__Instructions to follow__: Write out every line below that includes the word "buttons".

__Material provided__:
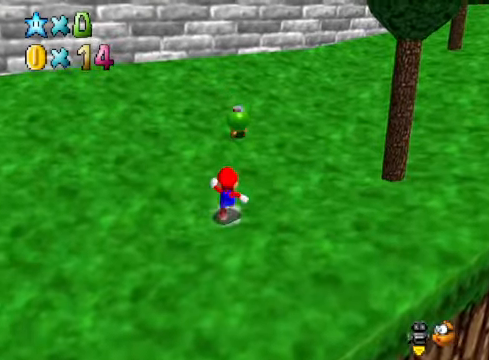
Gameplay with a controller (Xbox layout); each line is a JSON object with the inputs held at the frame after it. "events" lists button and stick changes between this image and that frame as [ms after this image, input, new state], when the widget could be followed in between.
{"buttons": [], "left_stick": "up-right", "right_stick": "center", "events": [[367, "A", "down"], [467, "A", "up"], [501, "left_stick", "up-right"]]}
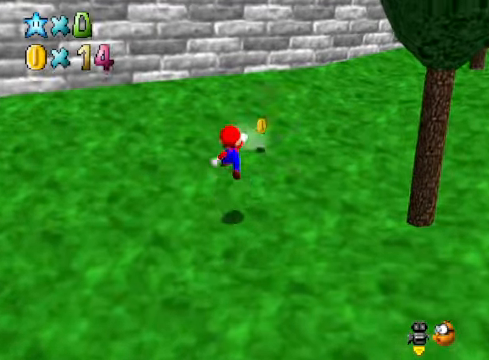
{"buttons": [], "left_stick": "up-right", "right_stick": "center", "events": []}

__Response area__:
{"buttons": [], "left_stick": "up-right", "right_stick": "center", "events": [[367, "A", "down"], [467, "A", "up"], [501, "left_stick", "up-right"]]}
{"buttons": [], "left_stick": "up-right", "right_stick": "center", "events": []}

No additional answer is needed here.